Bonus step: Deploying a Large Language Model

Want to make use of your Docker with GPU capabilities? Follow the below steps to deploy an LLM:

Step 1: Set Up Docker with GPU Support: We are using Docker with GPU capabilities to deploy a large language model efficiently. Ensure your system supports this configuration.

Step 2: Choose the Right GPU: We are deploying the Llama 3.1 8B model (you will need at least 17GB of GPU memory). For this, we are using GPUs like the NVIDIA L40 or RTX A6000, as they are well-suited for this workload.

Step 3: Deploy the Model: We are running the following command to deploy the Llama 3.1 8B Large Language Model using Docker with GPU support.

mkdir -p /home/ubuntu/data/hf
docker run -d --gpus all \
  -v /home/ubuntu/data/hf:/root/.cache/huggingface \
  -p 8000:8000 \
  --ipc=host --restart always \
  vllm/vllm-openai:latest --model "NousResearch/Meta-Llama-3.1-8B-Instruct" \
  --gpu-memory-utilization 0.9 --max-model-len 15360 --chat-template examples/tool_chat_template_llama3.1_json.jinja

Please note: The above script deploys the NousResearch version of Llama-3.1-8B. This allows you to get started with Llama-3.1-8B without a HuggingFace account and HuggingFace token. 

Conclusion

Running Docker containers on Hyperstack is an efficient and scalable solution for deploying AI applications. With Hyperstack's high-performance infrastructure, including NVIDIA GPUs, NVLink and high-speed networking options, you can easily manage resource-intensive AI workloads and achieve faster, more reliable results. By following the easy steps shared in this guide, you'll be able to deploy Docker containers seamlessly and optimise your AI applications for performance and scalability.

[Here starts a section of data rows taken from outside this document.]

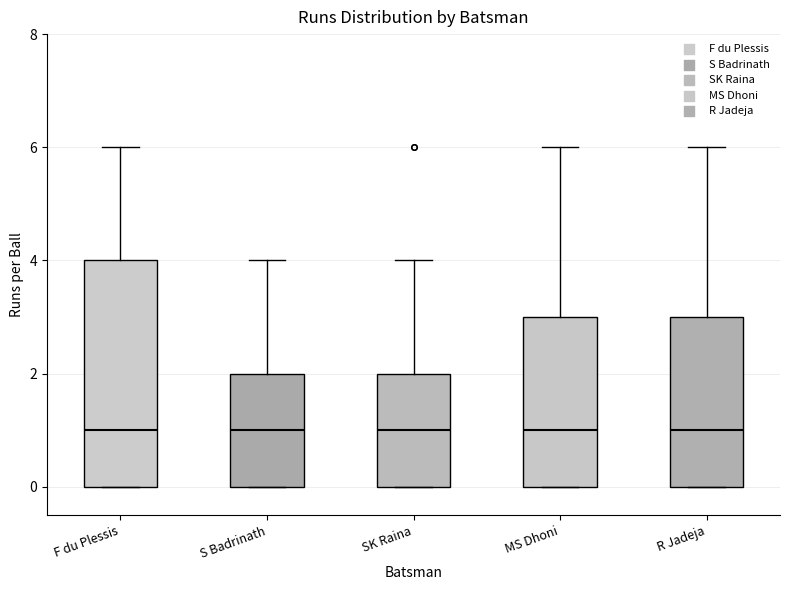

Reading left to right, transcribe this box plot: for each box, give where its median line is, the range the box spans, and where its two whiskers end, as read against the y-axis. The values are not printed on the chart, so give them approximately, as read against the axis.

F du Plessis: median 1, box 0 to 4, whiskers 0 to 6
S Badrinath: median 1, box 0 to 2, whiskers 0 to 4
SK Raina: median 1, box 0 to 2, whiskers 0 to 4
MS Dhoni: median 1, box 0 to 3, whiskers 0 to 6
R Jadeja: median 1, box 0 to 3, whiskers 0 to 6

Are you new to Hyperstack? Get started with our platform today.

FAQs

Do I need a Hyperstack account to deploy Docker containers for AI applications?

Yes, you need to create a Hyperstack account to access the platform and deploy virtual machines for running Docker containers.

How to ensure that Docker is correctly installed on my virtual machine?

After deploying your virtual machine, you can run a simple verification command to check if Docker and NVIDIA GPU support are correctly installed. If successful, the command output will confirm the installation.

Are there any pre-configured Docker scripts available for AI applications?

Yes, Hyperstack provides a pre-configured Docker script (find the cloud-int script here) that installs necessary Docker packages and runs a test container that uses your NVIDIA GPUs. You can easily integrate this into the cloud-init configuration during the VM setup.